Selon lui, "sans résoudre d'abord la question des otages, il n'y aura pas de solution au conflit. Les exigences du Hamas, qui incluent le retrait d'Israël de Gaza, ne sont pas acceptables pour Israël, qui a retiré le Mossad des pourparlers de Doha. Dans ces cas-là, nous savons que les services de renseignement ouvrent la voie et que la diplomatie est la cerise sur le gâteau".

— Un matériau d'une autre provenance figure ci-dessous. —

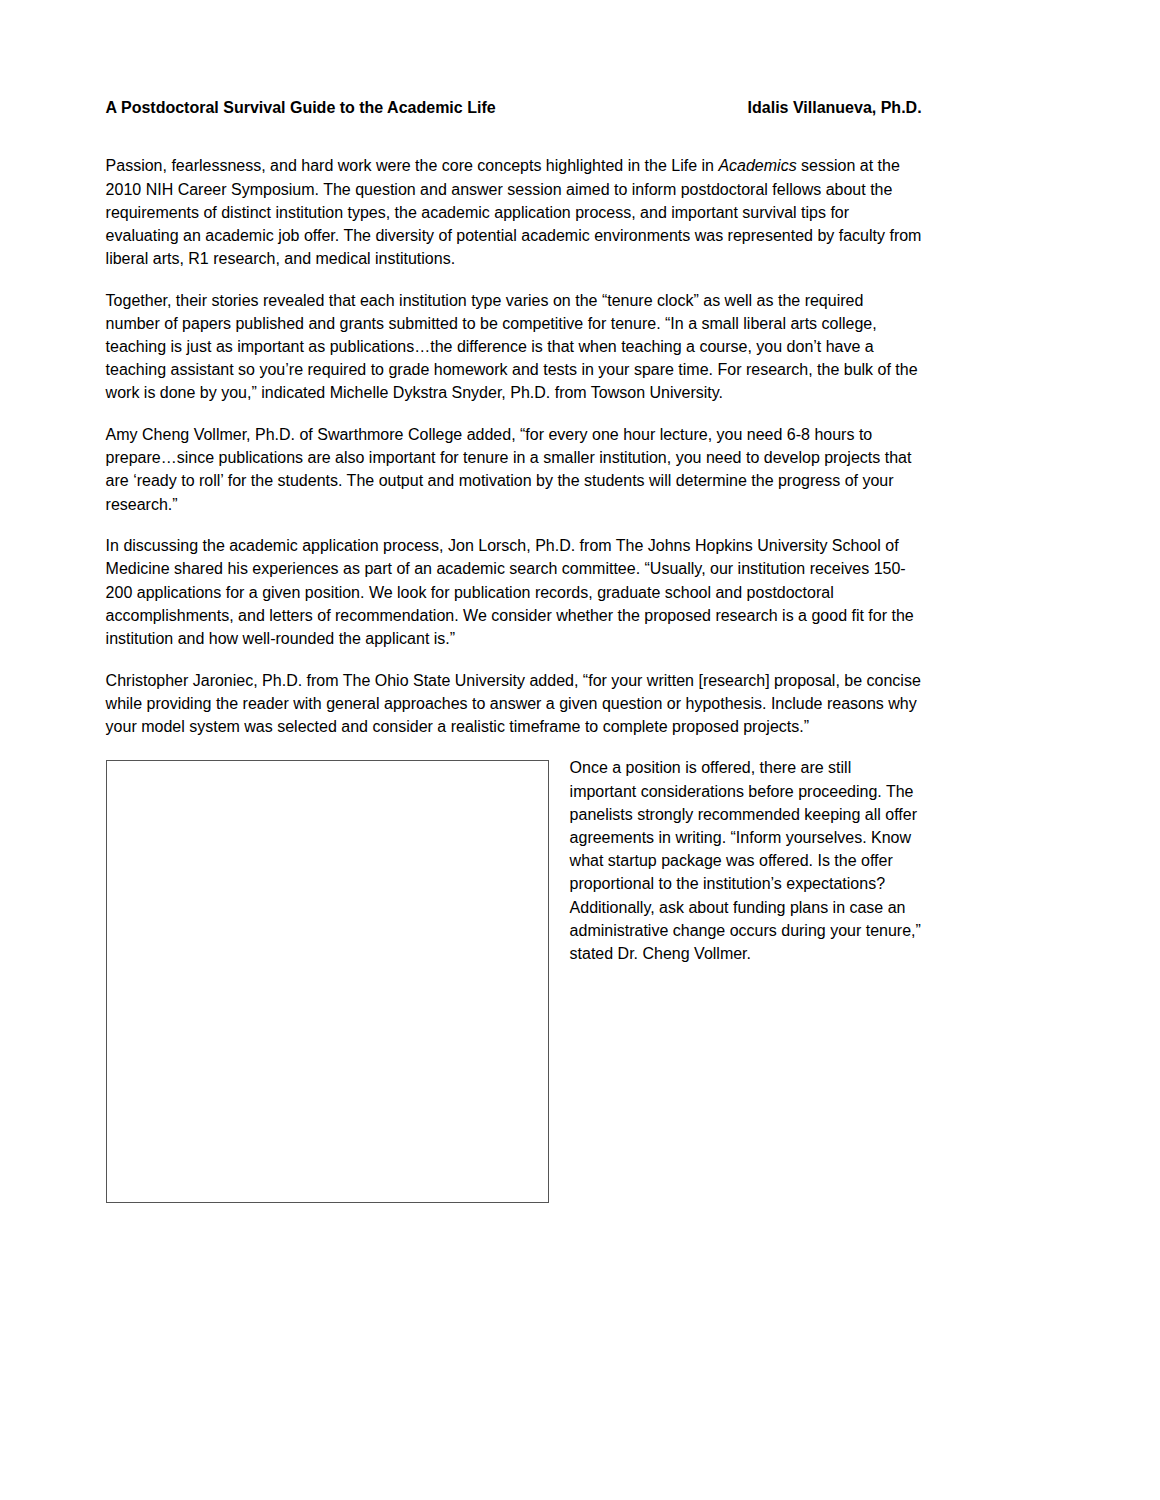A Postdoctoral Survival Guide to the Academic Life Idalis Villanueva, Ph.D.
Passion, fearlessness, and hard work were the core concepts highlighted in the Life in Academics session at the 2010 NIH Career Symposium. The question and answer session aimed to inform postdoctoral fellows about the requirements of distinct institution types, the academic application process, and important survival tips for evaluating an academic job offer. The diversity of potential academic environments was represented by faculty from liberal arts, R1 research, and medical institutions.
Together, their stories revealed that each institution type varies on the “tenure clock” as well as the required number of papers published and grants submitted to be competitive for tenure. “In a small liberal arts college, teaching is just as important as publications…the difference is that when teaching a course, you don’t have a teaching assistant so you’re required to grade homework and tests in your spare time. For research, the bulk of the work is done by you,” indicated Michelle Dykstra Snyder, Ph.D. from Towson University.
Amy Cheng Vollmer, Ph.D. of Swarthmore College added, “for every one hour lecture, you need 6-8 hours to prepare…since publications are also important for tenure in a smaller institution, you need to develop projects that are ‘ready to roll’ for the students. The output and motivation by the students will determine the progress of your research.”
In discussing the academic application process, Jon Lorsch, Ph.D. from The Johns Hopkins University School of Medicine shared his experiences as part of an academic search committee. “Usually, our institution receives 150-200 applications for a given position. We look for publication records, graduate school and postdoctoral accomplishments, and letters of recommendation. We consider whether the proposed research is a good fit for the institution and how well-rounded the applicant is.”
Christopher Jaroniec, Ph.D. from The Ohio State University added, “for your written [research] proposal, be concise while providing the reader with general approaches to answer a given question or hypothesis. Include reasons why your model system was selected and consider a realistic timeframe to complete proposed projects.”
Once a position is offered, there are still important considerations before proceeding. The panelists strongly recommended keeping all offer agreements in writing. “Inform yourselves. Know what startup package was offered. Is the offer proportional to the institution’s expectations? Additionally, ask about funding plans in case an administrative change occurs during your tenure,” stated Dr. Cheng Vollmer.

Dezcallar a critiqué le fait que l'Europe n'ait pas été capable d'adopter une position commune sur la question : "L'opinion publique espagnole est consternée par ce qu'elle voit, mais la demande de l'Espagne et d'Israël n'a pas d'avenir. Il y a des pays comme l'Allemagne ou l'Autriche qui ont mauvaise conscience à cause de ce qui s'est passé pendant la Seconde Guerre mondiale et qui sont plus tolérants à l'égard d'Israël. C'est compliqué, mais en tout cas il ne faut pas confondre le Hamas avec les Palestiniens, ni l'antisémitisme avec l'antisionisme.

L'avenir de l'Europe

Quant à l'avenir de l'Europe, Dezcallar estime que "la crise ukrainienne a reporté la nécessaire autonomie stratégique de l'Europe. Nous comptons depuis des années sur les États-Unis pour prendre en charge la majeure partie de la défense de l'OTAN et cela, si Trump arrive à la Maison Blanche, prendra fin. Le problème, c'est que l'Europe en tant que telle n'existe pas : ce n'est pas un super-État, elle n'a pas de politique étrangère et de défense commune ; et si nous ne sommes pas un acteur important dans le nouvel ordre international, il nous sera très difficile de maintenir notre niveau de vie".

Pour le diplomate, "l'Europe doit s'unir : avec la menace de Trump de quitter l'OTAN et de se rapprocher de Poutine, l'Europe peut soudain se retrouver en plein champ, sous la pluie et sans parapluie".